If you no longer wish to keep your house, you can surrender it (give it back) in your Chapter 7 bankruptcy. Read on to learn more about what happens when you surrender your house in Chapter 7 and how it can benefit you.
(To learn how Chapter 7 works, see our Chapter 7 Bankruptcy area.)
In Chapter 7 bankruptcy, your mortgage is classified as a secured debt because your lender typically has a lien on your house. If you don’t pay your mortgage, it can enforce the lien by foreclosing on the house.
When you file for Chapter 7, you must indicate whether you intend to keep or surrender each property that secures a debt, including your house (if you have a mortgage or other lien on the property). When you surrender your house, you are essentially walking away and giving it back to your lender.
One of the forms you are required to complete in your bankruptcy papers is the “statement of intention.” If you want to surrender your house, you simply check the box indicating your decision to surrender on the statement of intention. (For more details, see Completing the Statement of Intention.)
Below, we discuss some of the most common reasons you may wish to surrender your house in Chapter 7 bankruptcy.
For many people, this is the primary reason they choose to surrender their house. If you can’t afford your mortgage, then you usually can’t afford to keep your house.
If your mortgage balance is substantially greater than the value of your house, it may not be worth keeping. Many debtors decide that they can move to a comparable place and pay less. If you are upside down on your house, Chapter 7 provides a simple way to walk away from it.
People have both personal and financial reasons for wanting to surrender their house. However, if you have equity in the house, consider selling it yourself to realize the maximum amount of profit instead of surrendering it. Otherwise, the Chapter 7 trustee may sell your house and pay your creditors with the proceeds (if you can’t exempt all of the equity) or your lender may sell the house at foreclosure for less than what you could have sold it for.

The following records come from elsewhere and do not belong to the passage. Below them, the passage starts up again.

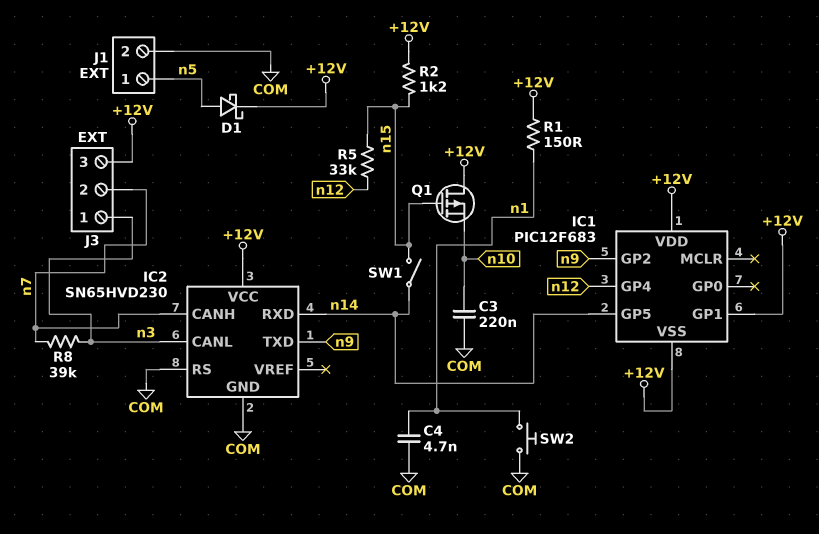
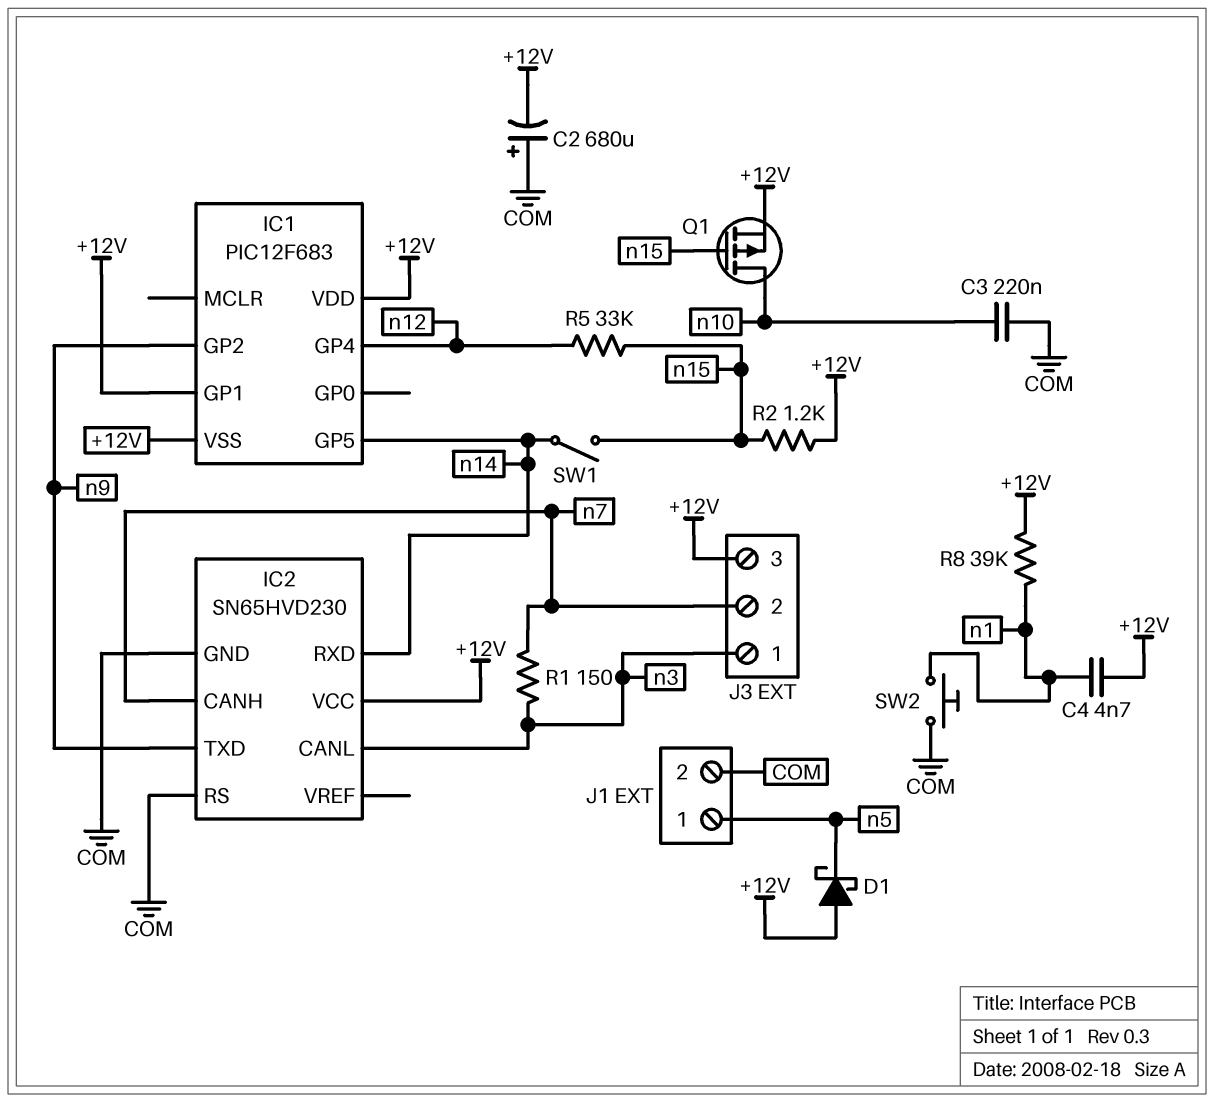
C2: none -> 680uF (plus COM, minus +12V)
C4: 4.7nF (COM, n1) -> 4.7nF (+12V, n1)
D1: schottky (A n5, K +12V) -> schottky (A +12V, K n5)
Q1: PMOS (G n15, D +12V, S n10) -> PMOS (G n15, D n10, S +12V)
R1: 150 (+12V, n1) -> 150 (n3, n7)
R8: 39k (n3, n7) -> 39k (+12V, n1)

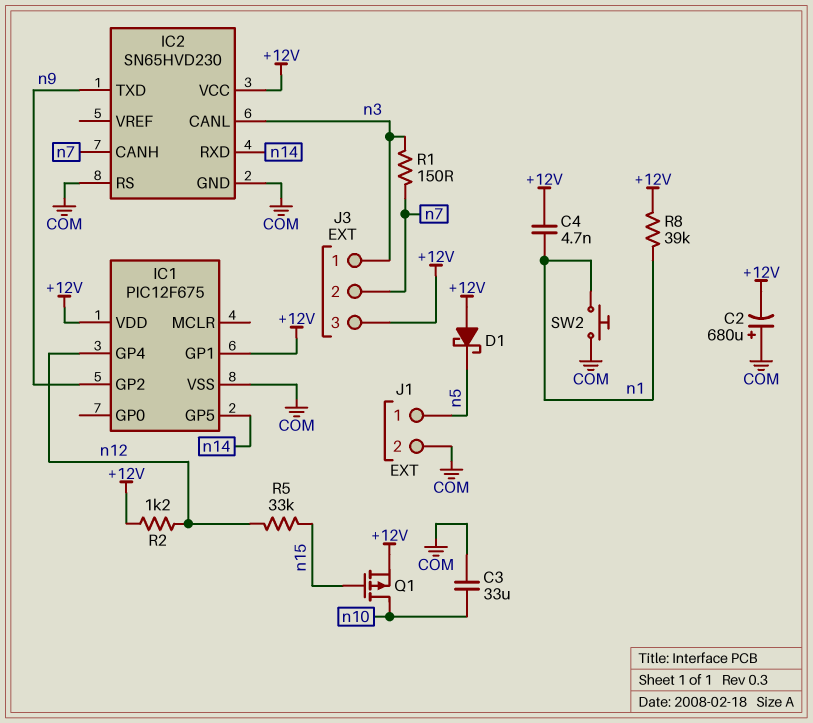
C3: 220nF (COM, n10) -> 33uF (COM, n10)
IC1: PIC12F683 -> PIC12F675
IC1 pin VSS: +12V -> COM
R2: 1.2k (+12V, n15) -> 1.2k (+12V, n12)
SW1: switch (n14, n15) -> none

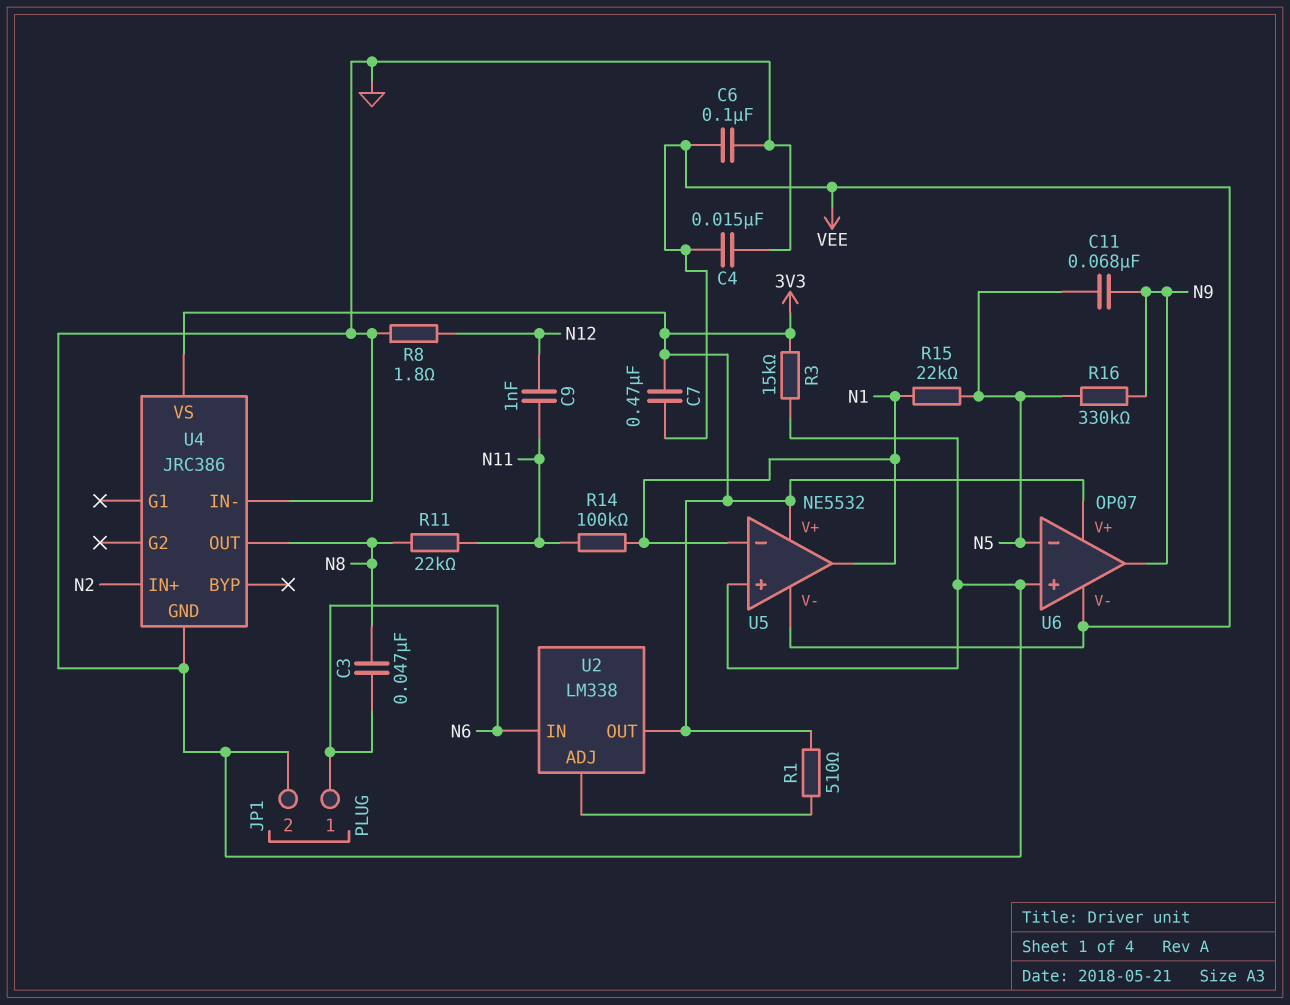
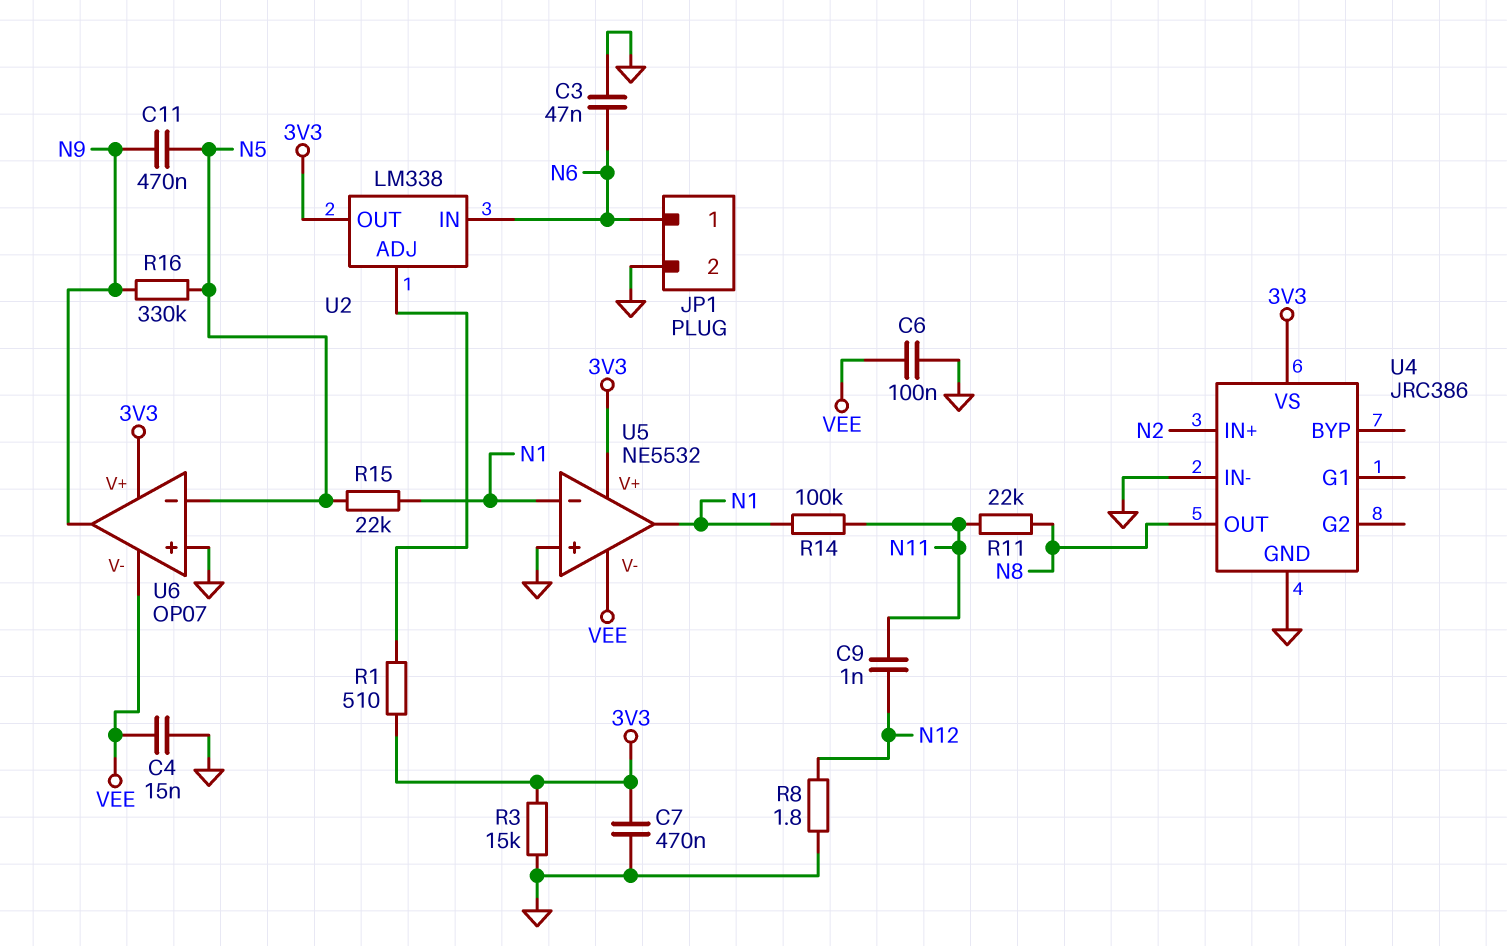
C3: 47nF (N6, N8) -> 47nF (GND, N6)
C7: 470nF (3V3, VEE) -> 470nF (3V3, GND)
C11: 68nF (N5, N9) -> 470nF (N5, N9)

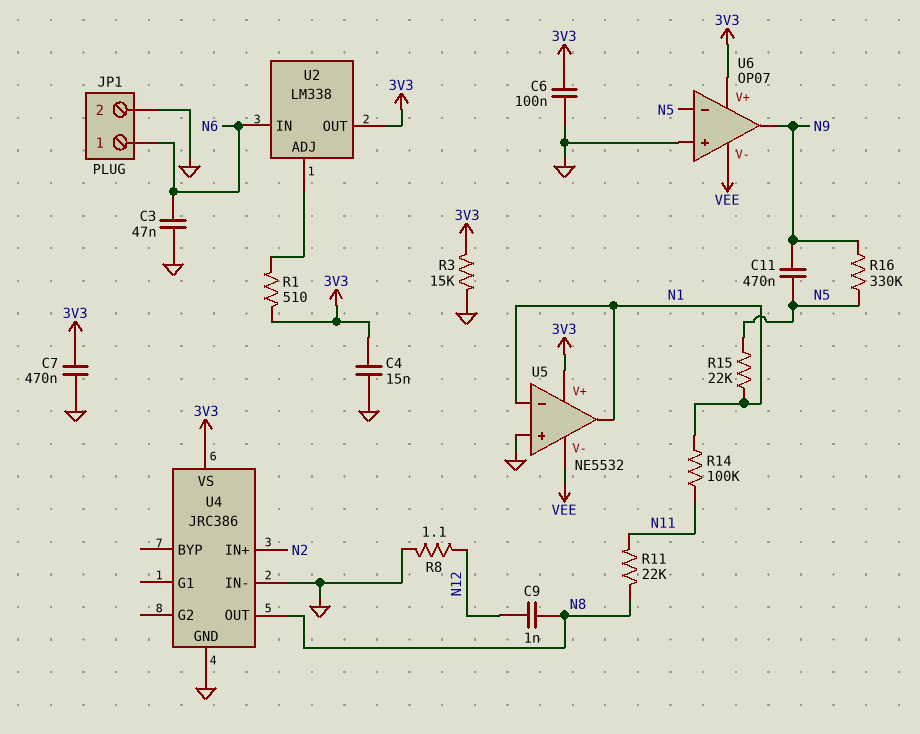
C4: 15nF (GND, VEE) -> 15nF (3V3, GND)
C6: 100nF (GND, VEE) -> 100nF (3V3, GND)
C9: 1nF (N11, N12) -> 1nF (N8, N12)
R8: 1.8 (GND, N12) -> 1.1 (GND, N12)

If you are upside down on your house, chances are your lender will not be able to sell it for enough money to cover the entire balance of its loan. If you also had a second or third mortgage, those may not even receive anything from the proceeds. When the foreclosure sale doesn’t pay off the entire balance of your mortgage, the remaining amount is called a deficiency.
The main benefit of surrendering your house in Chapter 7 bankruptcy is that your discharge eliminates your liability on a deficiency. In certain states, your mortgage lender can come after you personally to collect a deficiency balance. This means that you may be facing a lawsuit even after the lender foreclosed on your house. Your bankruptcy discharge wipes out your obligation to pay back a mortgage deficiency. As a result, you can walk away from the house free of any further liability after surrendering it in Chapter 7.